▸ DOCUMENT SECTION
Re: [build system] jenkins got itself wedged...

2017-05-21 Thread shane knapp
working on it.  we'll have intermittent downtime the next ~30 mins.

On Sun, May 21, 2017 at 12:01 PM, shane knapp  wrote:
> yeah.  i noticed that and restarted it a few minutes ago.  i'll have
> some time later this afternoon to take a closer look...   :\
>
> On Sun, May 21, 2017 at 9:08 AM, Kazuaki Ishizaki  wrote:
>> It looked well these days. However, it seems to go down slowly again...
>>
>> When I tried to see console log (e.g.
>> https://amplab.cs.berkeley.edu/jenkins/job/SparkPullRequestBuilder/77149/consoleFull),
>> a server returns "proxy error."
>>
>> Regards,
>> Kazuaki Ishizaki
>>
>>
>>
>> From:shane knapp 
>> To:Sean Owen 
>> Cc:dev 
>> Date:2017/05/20 09:43
>> Subject:Re: [build system] jenkins got itself wedged...
>> 
>>
>>
>>
>> last update of the week:
>>
>> things are looking great...  we're GCing happily and staying well
>> within our memory limits.
>>
>> i'm going to do one more restart after the two pull request builds
>> finish to re-enable backups, and call it a weekend.  :)
>>
>> shane
>>
>> On Fri, May 19, 2017 at 8:29 AM, shane knapp  wrote:
>>> this is hopefully my final email on the subject...   :)
>>>
>>> things have seemed to settled down after my GC tuning, and system
>>> load/cpu usage/memory has been nice and flat all night.  i'll continue
>>> to keep an eye on things but it looks like we've weathered the worst
>>> part of the storm.
>>>
>>> On Thu, May 18, 2017 at 6:40 PM, shane knapp  wrote:
 after needing another restart this afternoon, i did some homework and
 aggressively twiddled some GC settings[1].  since then, things have
 definitely smoothed out w/regards to memory and cpu usage spikes.

 i've attached a screenshot of slightly happier looking graphs.

 still keeping an eye on things, and hoping that i can go back to being
 a lurker...  ;)

▸ DATA SECTION
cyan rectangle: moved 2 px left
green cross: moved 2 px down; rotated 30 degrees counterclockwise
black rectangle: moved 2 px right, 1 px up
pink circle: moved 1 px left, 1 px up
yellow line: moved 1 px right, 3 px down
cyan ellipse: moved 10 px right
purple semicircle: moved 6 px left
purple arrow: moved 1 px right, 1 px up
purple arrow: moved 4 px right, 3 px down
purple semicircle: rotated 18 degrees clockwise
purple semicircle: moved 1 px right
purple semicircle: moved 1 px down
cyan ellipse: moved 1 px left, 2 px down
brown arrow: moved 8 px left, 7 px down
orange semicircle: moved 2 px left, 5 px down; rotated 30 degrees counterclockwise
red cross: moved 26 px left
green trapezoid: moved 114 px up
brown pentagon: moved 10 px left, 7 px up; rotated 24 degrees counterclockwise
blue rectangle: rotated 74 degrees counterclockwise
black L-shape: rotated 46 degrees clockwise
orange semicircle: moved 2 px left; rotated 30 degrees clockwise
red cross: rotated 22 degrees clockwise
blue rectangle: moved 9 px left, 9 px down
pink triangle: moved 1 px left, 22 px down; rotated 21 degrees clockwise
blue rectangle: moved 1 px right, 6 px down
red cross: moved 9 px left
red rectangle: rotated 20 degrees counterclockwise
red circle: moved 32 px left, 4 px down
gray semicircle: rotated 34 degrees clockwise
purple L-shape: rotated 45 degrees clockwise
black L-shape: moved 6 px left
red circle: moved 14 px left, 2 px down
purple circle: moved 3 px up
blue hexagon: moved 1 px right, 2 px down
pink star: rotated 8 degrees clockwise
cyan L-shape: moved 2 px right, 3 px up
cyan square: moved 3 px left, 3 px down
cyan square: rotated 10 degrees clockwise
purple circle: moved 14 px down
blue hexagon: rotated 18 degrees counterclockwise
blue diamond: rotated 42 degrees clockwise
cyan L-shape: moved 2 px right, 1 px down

▸ TASK SET
1 - In the Jenkins thread, what did the server return when someone tried to view a console log?
2 - Give again the part of the Jenkins thread that opens with the words containing "2017-05-21 Thread shane" and closes with "console log (e.g.", swapping "restarted" for "rebooted".

▸ ANSWERS FOR THE EXERCISE
1 - The server returned "proxy error."

2 -
2017-05-21 Thread shane knapp
working on it.  we'll have intermittent downtime the next ~30 mins.

On Sun, May 21, 2017 at 12:01 PM, shane knapp  wrote:
> yeah.  i noticed that and rebooted it a few minutes ago.  i'll have
> some time later this afternoon to take a closer look...   :\
>
> On Sun, May 21, 2017 at 9:08 AM, Kazuaki Ishizaki  wrote:
>> It looked well these days. However, it seems to go down slowly again...
>>
>> When I tried to see console log (e.g.